[Entries excerpted from a collection]

* * * * * * * * *

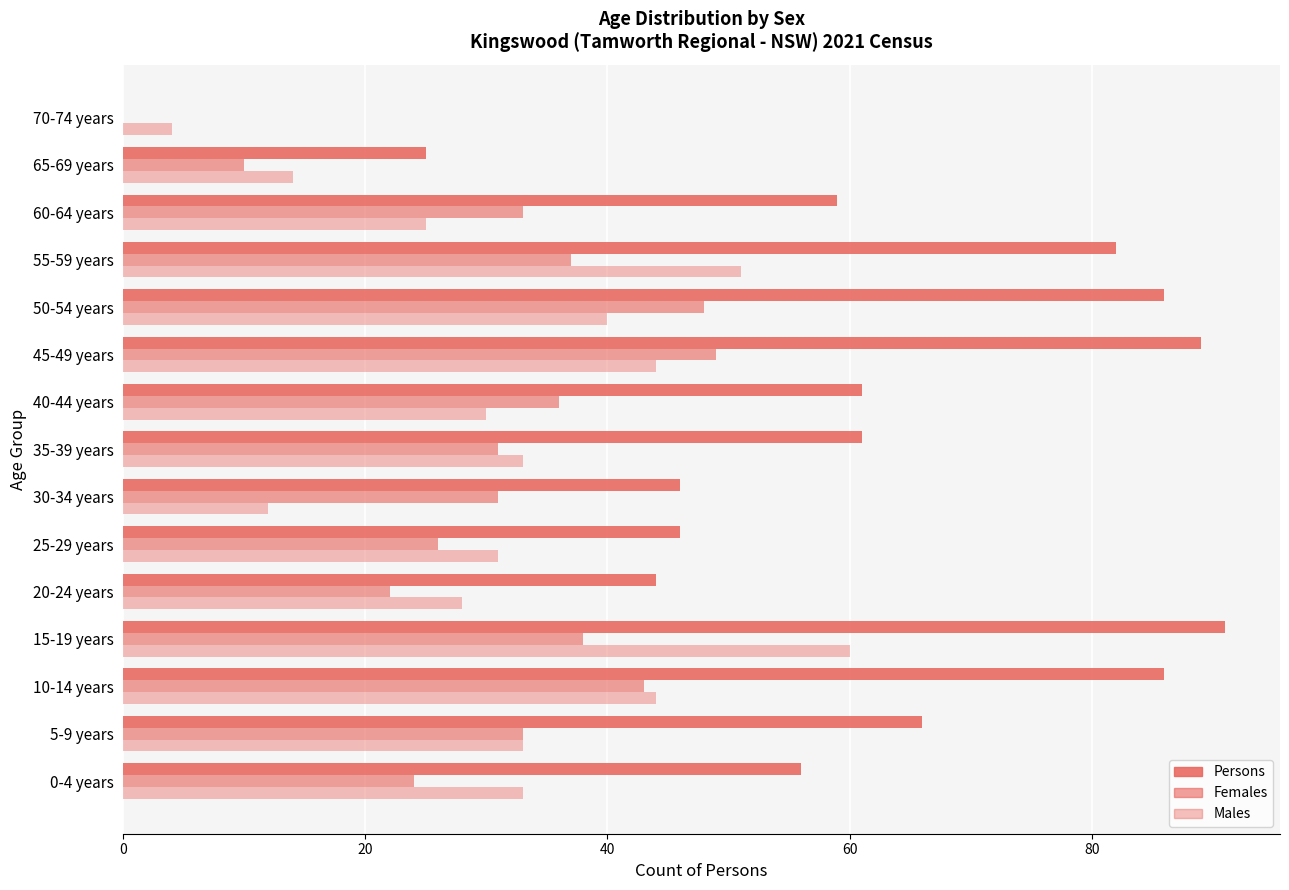

How many distinct data groups are displayed?

3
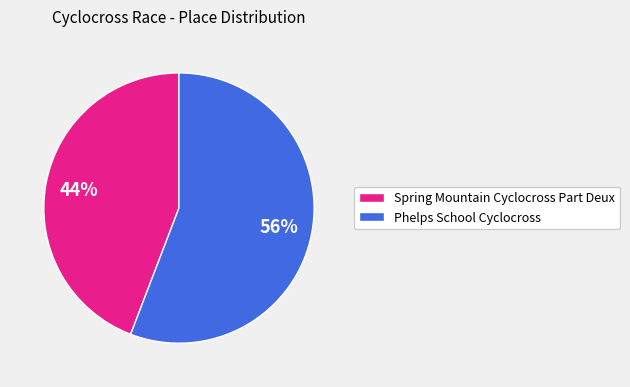

Which category has the biggest portion of the pie?

Phelps School Cyclocross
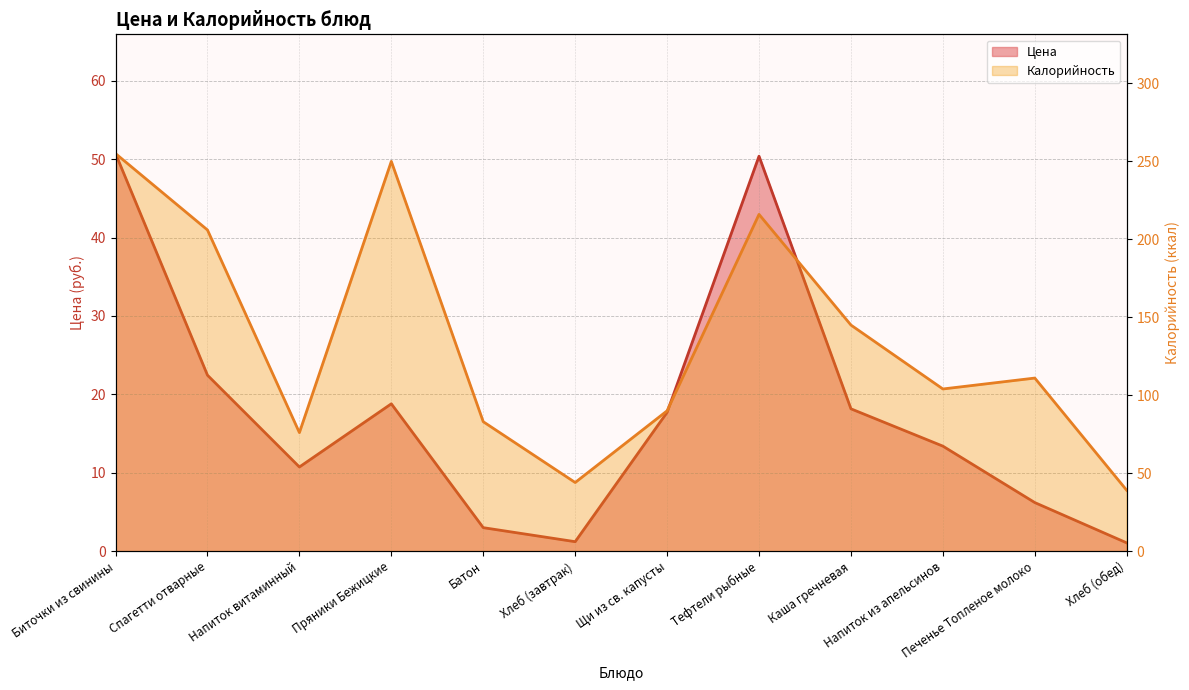

What is the difference between the second highest and minimum values in the Калорийность series?

211.0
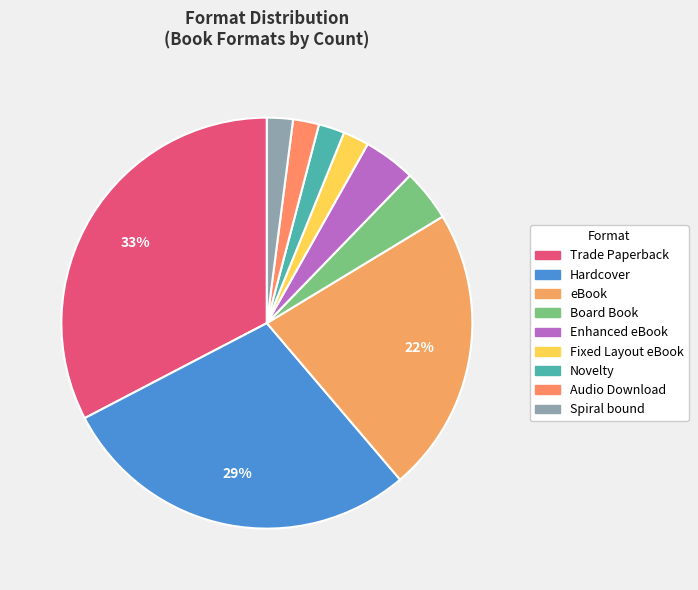

Does Board Book account for over 50% of the chart?

No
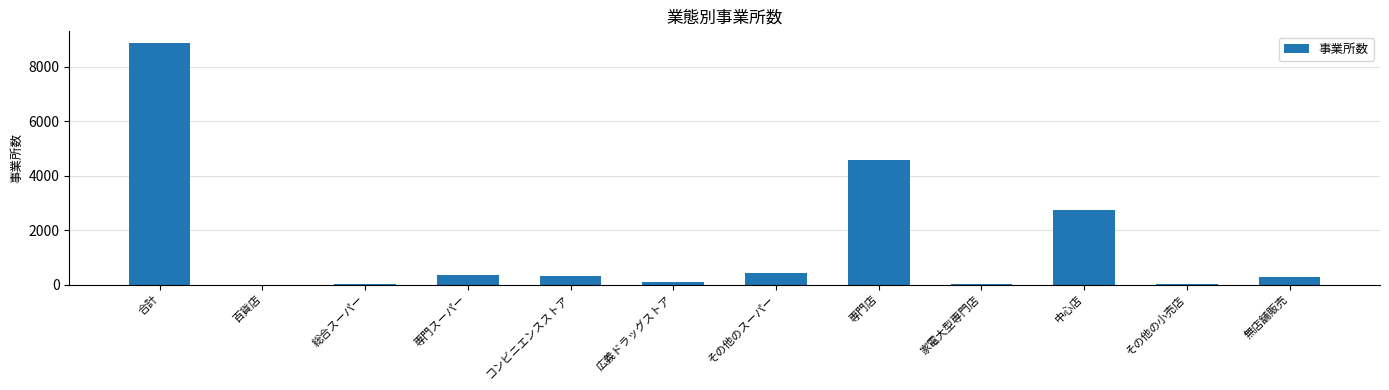

Which category has the highest value across all series?

合計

* * * * * * * * *

Requirement:
Can you switch every "category" in the entries above to "label", keep everything else unchanged, and leave the pictures out of your version?

Response area:
How many distinct data groups are displayed?

3

Which label has the biggest portion of the pie?

Phelps School Cyclocross

What is the difference between the second highest and minimum values in the Калорийность series?

211.0

Does Board Book account for over 50% of the chart?

No

Which label has the highest value across all series?

合計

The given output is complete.